See if you are GDPR-ready and can spot some simple mistakes in this fictional example.
As GDPR legislation comes into force today, preparations are reaching fever pitch as companies double-check the requirements. If you’re in Europe, you’ve probably noticed that some big news sites such as the Los Angeles Times, USA Today, the Chicago Tribune, India Times, and others have either been blocked, had large portions of their content blocked or have been put on a blacklist.
Want to check how ready you are? Buried inside the hypothetical scenario below are 10 mistakes that some companies may need to fix as GDPR rules are put in place.
Read on and see if you can spot them. We’ve provided the answers below.
SPOT THE MISTAKES GAME
Startup company XYZ invites new users to sign up for its service from its website. On the front page it displays a consent form asking for customers’ contact and payment details and also their religious and ethnic backgrounds. There is a pre-ticked box they can untick if they don’t want the company to share their personal data with third party marketing firms.
XYZ’s US-based subsidiary doesn’t use the consent forms on its websites as it is based outside the EU and therefore isn’t ‘caught’ by the regulations.
In double-quick time, the company gathers a database of several thousand users. Unfortunately, there is a data breach. An intern luckily discovers the problem while browsing customer records from his iPad.
He alerts senior management, which meets to discuss a plan of action for the company.
After five days of working through the problem, they send the following statement to the regulator and a subset of the customers that might have been affected.
“XYZ has been the victim of a targeted security attack, which we were unable to deter. We suspect it might be the result of IP address spoofing. There is a possibility your data may have been breached.”
The team is relieved when its investigation reveals that the breach probably took place at another firm – a cloud company that processes that data on its behalf. They alert the regulator - and add that their own databases are encrypted and therefore GDPR-compliant.
A number of customers ask for their data so they can take it to another provider. XYZ regretfully declines, saying its database is based on proprietary technology.
Did you spot the 10 mistakes? Let’s run through them.
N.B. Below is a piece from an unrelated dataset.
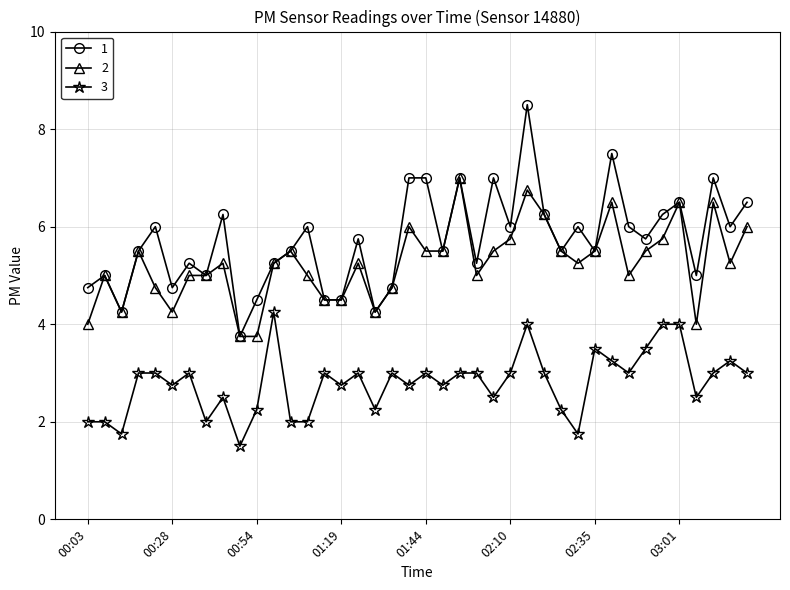

What is the maximum value shown in the chart?

8.5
- You cannot process data on race, politics, religion, union status, health data or sexual orientation unless there is a requirement in the public interest to do so.
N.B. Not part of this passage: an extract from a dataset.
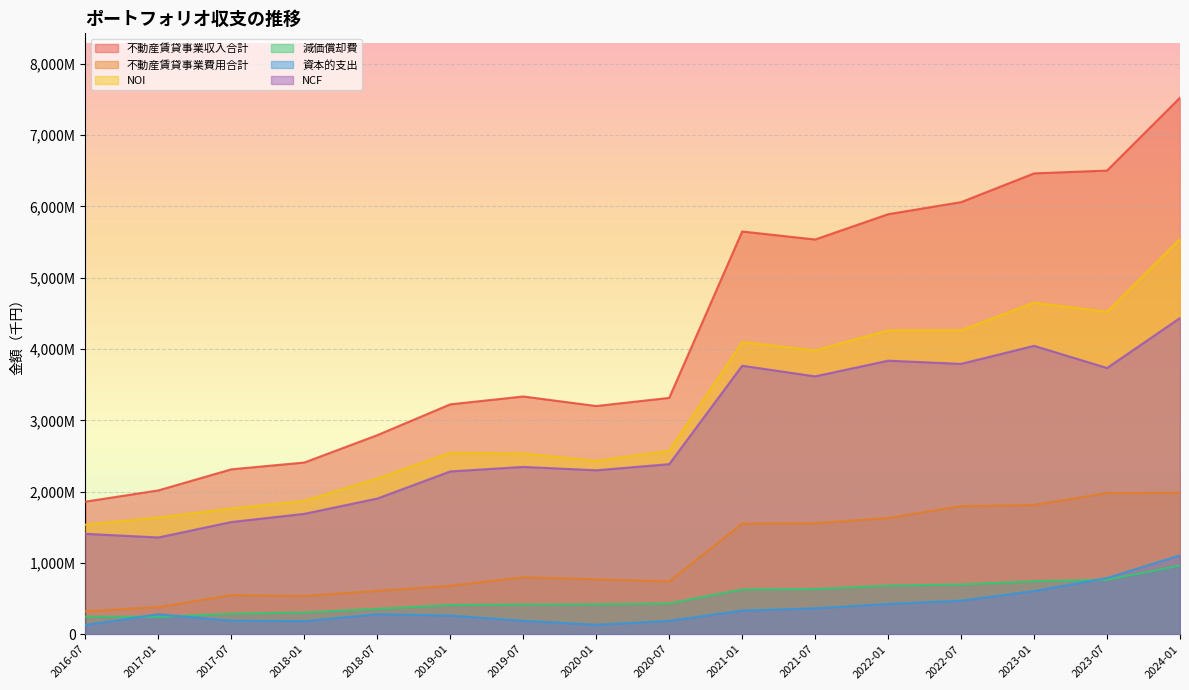

Count the number of data series in this chart.

6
- You cannot use pre-ticked boxes. All consent must be explicit and informed. Also, you cannot bundle multiple consents.
- Beware US-based subsidiaries: GDPR applies to European citizens wherever they are in the world. So European data protection authorities can take action against organizations in the US and elsewhere.
- Only approved employees with a business-critical need should have access to customer data.
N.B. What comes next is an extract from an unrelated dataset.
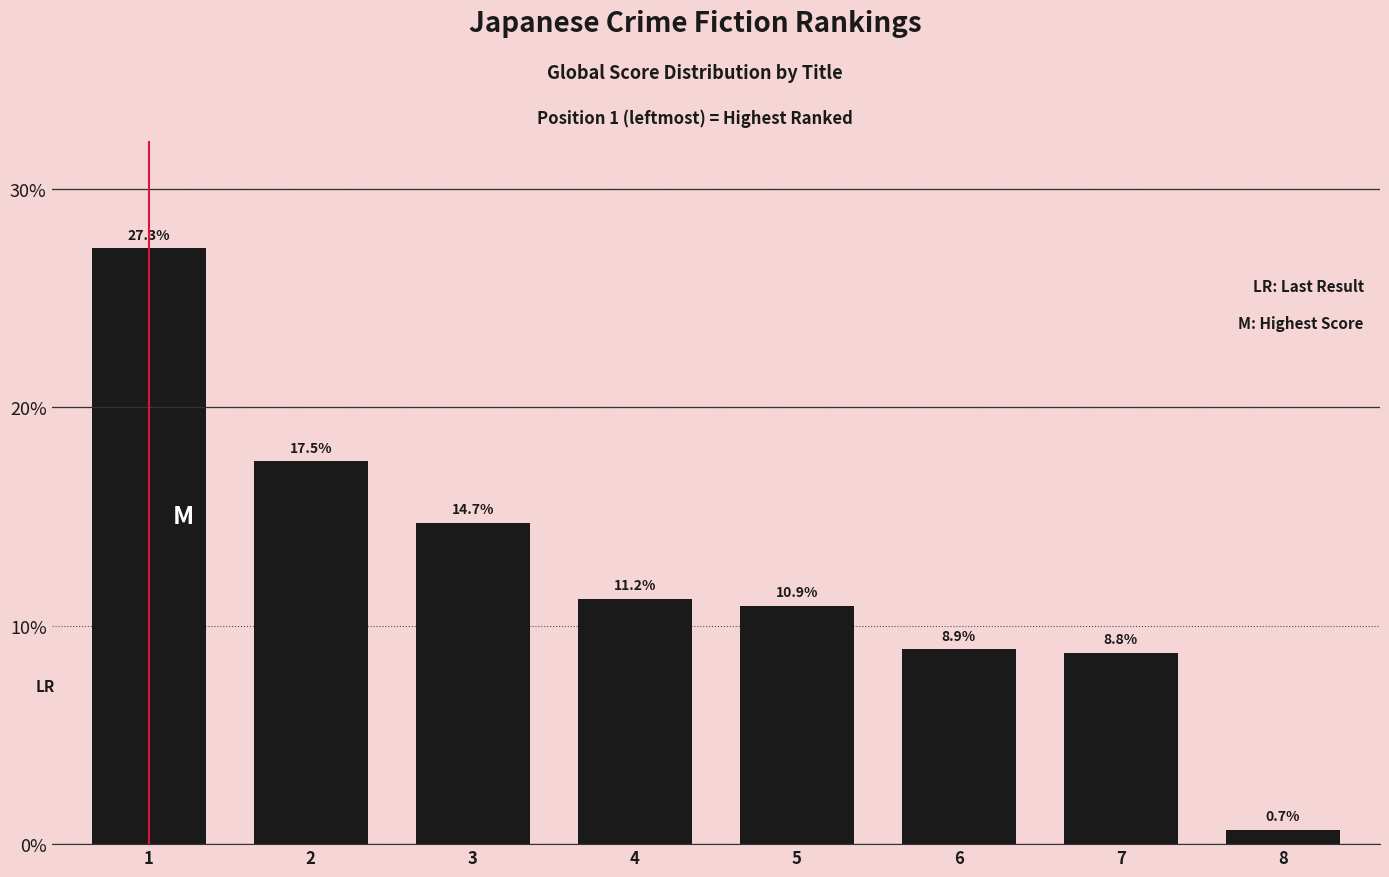

Which label corresponds to the largest value in the chart?

1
- Once you become aware of a data breach, you have just 72 hours to notify the authorities and any affected customers.
- You should not need to devise a response in the moment. You should have a privacy impact assessment (PIA) and plan in place already.
- All correspondence with users about data must be in plain English.
- Companies should encrypt data at rest and in transit. However, GDPR does not explicitly mandate the use of encryption. It advises ‘strong’ and ‘appropriate’ security ‘such as’ encryption.
- GDPR extends liability to all organizations that help process personal data. If a third party with access to your data is not compliant, the buck stops with you.
- Under GDPR, people have the right to data portability. Companies should make sure they can transmit personal data in ‘structured, commonly used and machine-readable formats’.
How did you do? And how well do you think your customers would score?
Obviously, there is much more to GDPR than these ten points. But they’re a good example of how most of the rules simply reflect sensible business practices.
If you suspect that your customers are not fully prepared, reassure them that they can achieve a lot with 12 simple and practical steps, as recommended by the UK ICO.